START EXCERPTED PASSAGE

Cellular Immunology Section, Laboratory of Immunology, National Institute of Allergy and Infectious Diseases, National Institutes of Health, Bethesda, MD 20892

Expression of the transcription factor FoxP3 is the hallmark of regulatory T cells that play a crucial role in dampening immune responses. A comparison of the development and phenotype of FoxP3⁺ T cells in relation to the expression of conventional MHC molecules facilitated the identification of several distinct lineages of naive and effector/memory populations of Foxp3⁺ T cells. One subpopulation of effector/memory Foxp3⁺ T cells develops in the thymic medulla, whereas the second is thymic independent. Both lineages display a distinct activated phenotype, undergo extensive steady-state proliferation, home to sites of acute inflammation, and are unique in their capacity to mediate Ag-nonspecific suppression of T cell activation directly ex vivo. Effector FoxP3⁺ T cells may act as a sentinel of tolerance, providing a first line of defense against potentially harmful responses by rapidly suppressing immunity to peripheral self-Ags.

END EXCERPTED PASSAGE
START EXCERPTED DATA

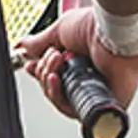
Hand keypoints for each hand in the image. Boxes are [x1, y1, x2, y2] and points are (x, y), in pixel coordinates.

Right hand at [14, 7, 137, 120]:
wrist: (113, 33)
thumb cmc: (95, 27)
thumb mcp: (59, 31)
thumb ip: (40, 42)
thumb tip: (24, 46)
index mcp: (80, 60)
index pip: (55, 75)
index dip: (40, 72)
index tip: (31, 65)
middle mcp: (88, 76)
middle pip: (54, 88)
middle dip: (44, 71)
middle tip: (52, 55)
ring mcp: (95, 90)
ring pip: (60, 100)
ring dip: (49, 81)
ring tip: (56, 61)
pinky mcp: (101, 104)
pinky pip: (73, 111)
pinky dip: (59, 98)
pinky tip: (56, 81)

END EXCERPTED DATA

TO DO - In the abstract on FoxP3⁺ T cells, what traits do both lineages of effector/memory Foxp3⁺ T cells share? List each one. The listing is separate material and has no connection to the abstract on FoxP3⁺ T cells.

SOLUTION TO THE EXERCISE -
- They display a distinct activated phenotype.
- They undergo extensive steady-state proliferation.
- They home to sites of acute inflammation.
- They are unique in their capacity to mediate Ag-nonspecific suppression of T cell activation directly ex vivo.